[Read James Fox-Smith's defense of fruitcake, here.]
From its base in the inner Melbourne suburb of Abbotsford, Dench Bakers turns out artisan bread, cakes, and pastries so swooningly delicious that the small, family bakery has become a household name across much of Melbourne—a city of four million. While Dench’s croissants, cookies, and sourdough breads lure Melburnians year-round, during the Christmas season it’s their Christmas cake—a classic fruitcake—that is the go-to staple. Having somehow gotten hold of Dench’s recipe shortly after the bakery opened in 2005, my mother judged it superior to the time-tested English version her own mother had been making every Christmas since about 1940, and this cake has been finding its way onto the Fox-Smith Christmas dinner menu ever since. This recipe is reproduced exactly as originally published, although I’ve converted the measurements from metric to Imperial in deference to our American audience.
Serves approx 12
Ingredients
7 oz golden raisins
3.5 oz regular raisins
3.5 oz currants
1 1/2 oz candied mixed peel
Zest of 1 lemon
1 1/2 Tbsp brandy5 1/2 oz butter
5 1/2 oz dark brown sugar
1 1/2 Tbsp golden syrup
3 eggs
7 1/4 oz plain flour
1 1/2 tsp mixed spice (equal amounts of ground cinnamon, nutmeg, clove & dried ginger)
2 1/2 oz candied (glacé) cherries
1 1/2 oz toasted almond slivers
Whole almonds, pecans, and/or glacé cherries for decorating your cake
More brandy for soaking
Directions
1: Combine raisins, currants, mixed peel, lemon zest, and brandy in a bowl.

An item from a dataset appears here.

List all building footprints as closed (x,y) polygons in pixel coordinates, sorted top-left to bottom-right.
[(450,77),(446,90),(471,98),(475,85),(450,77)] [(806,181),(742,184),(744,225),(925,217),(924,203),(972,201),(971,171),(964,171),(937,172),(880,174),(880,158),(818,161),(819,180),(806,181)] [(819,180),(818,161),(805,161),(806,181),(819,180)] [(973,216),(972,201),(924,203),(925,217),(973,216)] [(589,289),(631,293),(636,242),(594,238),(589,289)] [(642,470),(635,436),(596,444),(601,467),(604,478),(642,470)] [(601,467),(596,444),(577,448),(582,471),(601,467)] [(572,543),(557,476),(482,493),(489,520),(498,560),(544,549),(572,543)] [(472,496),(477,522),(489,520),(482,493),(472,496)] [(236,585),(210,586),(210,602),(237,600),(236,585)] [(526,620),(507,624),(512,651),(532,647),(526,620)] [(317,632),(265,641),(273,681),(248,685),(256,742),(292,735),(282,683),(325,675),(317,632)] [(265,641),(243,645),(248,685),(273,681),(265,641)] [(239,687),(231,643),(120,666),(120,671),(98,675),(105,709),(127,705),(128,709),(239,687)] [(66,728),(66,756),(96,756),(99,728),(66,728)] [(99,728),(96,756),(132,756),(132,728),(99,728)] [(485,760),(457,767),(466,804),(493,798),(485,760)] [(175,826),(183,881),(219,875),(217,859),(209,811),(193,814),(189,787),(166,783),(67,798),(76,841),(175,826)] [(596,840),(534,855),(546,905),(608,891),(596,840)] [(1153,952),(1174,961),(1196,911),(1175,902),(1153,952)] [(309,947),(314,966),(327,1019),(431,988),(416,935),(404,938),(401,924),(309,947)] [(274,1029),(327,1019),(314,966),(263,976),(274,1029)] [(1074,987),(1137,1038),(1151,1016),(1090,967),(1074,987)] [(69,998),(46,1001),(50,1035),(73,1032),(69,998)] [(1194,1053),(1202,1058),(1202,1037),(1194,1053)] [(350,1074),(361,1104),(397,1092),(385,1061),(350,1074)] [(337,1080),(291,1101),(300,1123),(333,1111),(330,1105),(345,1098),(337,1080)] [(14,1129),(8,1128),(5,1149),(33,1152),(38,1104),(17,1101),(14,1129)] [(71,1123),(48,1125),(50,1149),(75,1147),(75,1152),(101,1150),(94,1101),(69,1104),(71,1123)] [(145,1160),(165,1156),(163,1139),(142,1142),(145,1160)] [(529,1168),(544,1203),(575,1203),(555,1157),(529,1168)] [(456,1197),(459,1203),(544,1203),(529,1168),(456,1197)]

Cover and leave to stand overnight (or longer)
2: Pre-heat oven to 300 degrees farenheit. Line a 7" round springform cake tin with baking paper (include the side walls).
3: Cream butter, sugar, golden syrup and spices using a stand mixer. Start at medium speed, then increase to high.
4: Reduce the speed and add the eggs one at a time, whipping after each egg until fully incorporated. Reduce speed to low.
5: Sift flour and add to creamed butter mixture and beat until smooth (about 30 seconds).
6: Add glacé cherries and slivered almonds to the pre-soaked fruit mix. Gently stir the soaked fruit and nuts into the batter until evenly combined. The mix will be thick and heavy.
7: Pour the mix into the prepared cake tin and smooth the surface. If you wish to decorate your cake with nuts and/or glacé cherries, arrange them on top of the cake mix before putting it into the oven.
8: Bake for 90 minutes, turning regularly and checking for color. If the cake is becoming too dark, cover with foil. Bake for another 30 minutes, or until a skewer inserted into the cake comes out clean.
9: Remove the cake from the oven and immediately release it from the tin. While the cake is still hot, use a pastry brush to brush on a layer of brandy, then wrap in foil.
10: The next day, remove the foil and brush again with brandy. Wrap in foil again, then follow with a layer of plastic wrap. Store in a cool, dark location such as a pantry until required.
11: You can also add more layers of brandy until one week before eating, if desired.
Happy baking, and Merry Christmas, from our table to yours.